++++ EXERCISE DATA

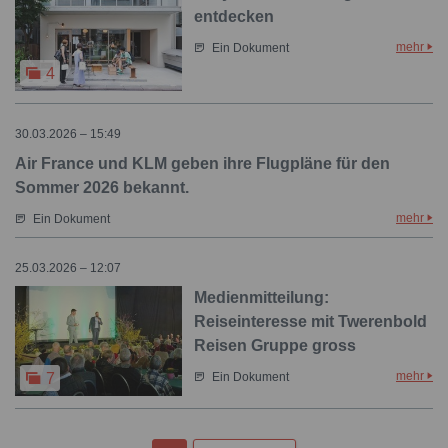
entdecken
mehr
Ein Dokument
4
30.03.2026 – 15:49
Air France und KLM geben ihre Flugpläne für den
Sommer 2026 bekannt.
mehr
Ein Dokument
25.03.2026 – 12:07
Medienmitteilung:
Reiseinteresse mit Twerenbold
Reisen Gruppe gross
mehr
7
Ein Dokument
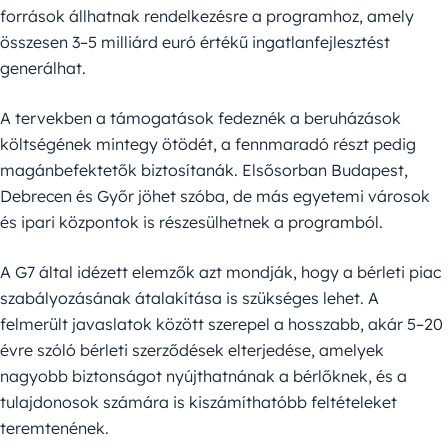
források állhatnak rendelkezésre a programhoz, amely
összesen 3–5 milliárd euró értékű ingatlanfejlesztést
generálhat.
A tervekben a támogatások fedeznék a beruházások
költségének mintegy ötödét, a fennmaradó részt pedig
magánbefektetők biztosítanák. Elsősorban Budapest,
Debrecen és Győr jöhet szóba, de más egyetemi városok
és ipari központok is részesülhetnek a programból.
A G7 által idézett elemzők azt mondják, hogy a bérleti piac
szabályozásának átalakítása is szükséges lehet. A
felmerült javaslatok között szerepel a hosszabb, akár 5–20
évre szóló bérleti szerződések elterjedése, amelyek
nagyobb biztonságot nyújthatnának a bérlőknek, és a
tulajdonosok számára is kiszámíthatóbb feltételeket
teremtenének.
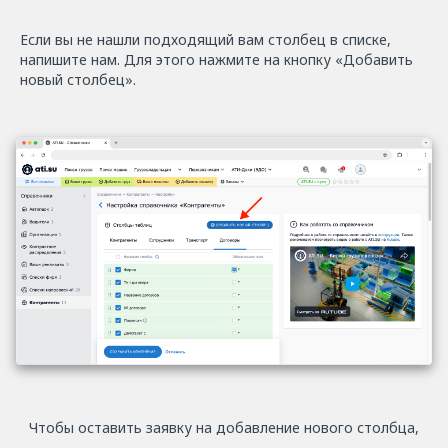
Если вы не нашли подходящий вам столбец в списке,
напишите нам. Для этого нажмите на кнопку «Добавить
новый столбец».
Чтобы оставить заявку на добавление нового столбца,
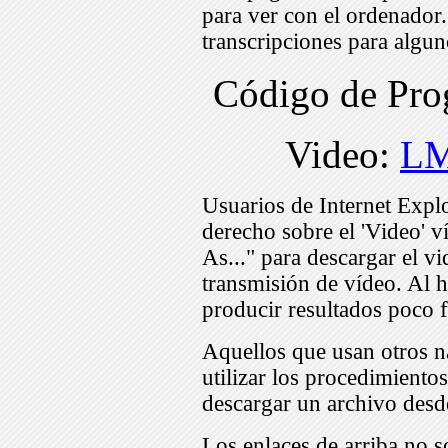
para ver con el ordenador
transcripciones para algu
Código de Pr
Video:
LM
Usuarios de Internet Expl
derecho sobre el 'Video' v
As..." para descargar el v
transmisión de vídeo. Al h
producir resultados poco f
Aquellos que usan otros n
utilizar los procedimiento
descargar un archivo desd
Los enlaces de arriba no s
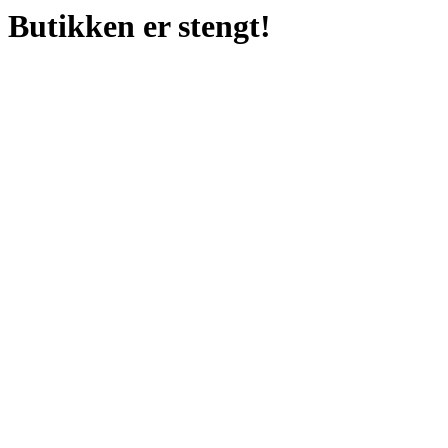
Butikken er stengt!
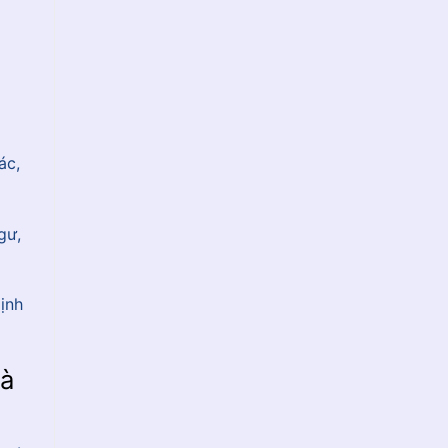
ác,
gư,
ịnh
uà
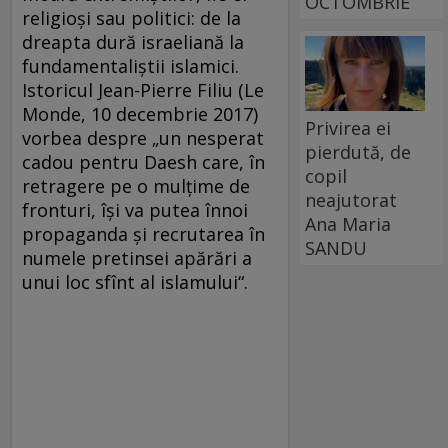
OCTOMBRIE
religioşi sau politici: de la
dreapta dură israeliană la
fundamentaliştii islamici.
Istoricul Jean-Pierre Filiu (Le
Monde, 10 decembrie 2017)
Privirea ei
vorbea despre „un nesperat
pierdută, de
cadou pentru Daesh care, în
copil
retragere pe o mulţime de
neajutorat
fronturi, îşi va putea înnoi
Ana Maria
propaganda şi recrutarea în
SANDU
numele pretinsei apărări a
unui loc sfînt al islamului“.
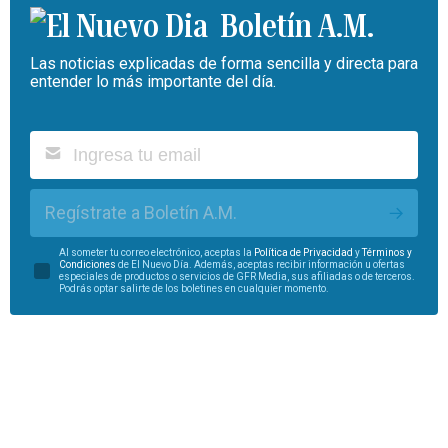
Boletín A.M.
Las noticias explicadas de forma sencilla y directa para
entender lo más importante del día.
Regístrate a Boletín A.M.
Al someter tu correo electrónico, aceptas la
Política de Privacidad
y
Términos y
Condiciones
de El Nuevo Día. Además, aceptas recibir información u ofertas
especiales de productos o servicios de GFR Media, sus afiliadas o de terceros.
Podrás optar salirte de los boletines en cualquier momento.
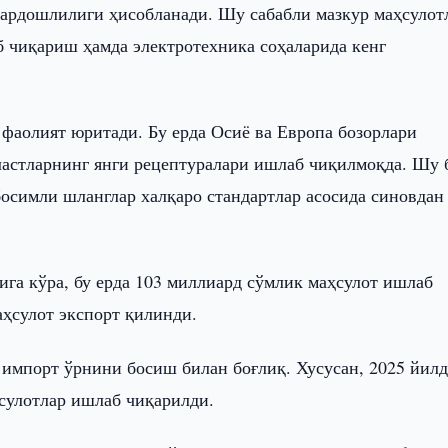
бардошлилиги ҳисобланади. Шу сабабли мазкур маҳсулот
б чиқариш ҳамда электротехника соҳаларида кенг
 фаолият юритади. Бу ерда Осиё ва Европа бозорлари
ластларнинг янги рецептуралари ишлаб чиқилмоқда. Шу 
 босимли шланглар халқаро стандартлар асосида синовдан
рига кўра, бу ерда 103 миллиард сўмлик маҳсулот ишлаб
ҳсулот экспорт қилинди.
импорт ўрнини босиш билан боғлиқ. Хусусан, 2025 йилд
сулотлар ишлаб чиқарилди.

++++++++

INSTRUCTIONS FOR THE TASK -
Among the lines of the data, find every one that holds "bérleti" and copy it.

ANSWER BOX -
A G7 által idézett elemzők azt mondják, hogy a bérleti piac
évre szóló bérleti szerződések elterjedése, amelyek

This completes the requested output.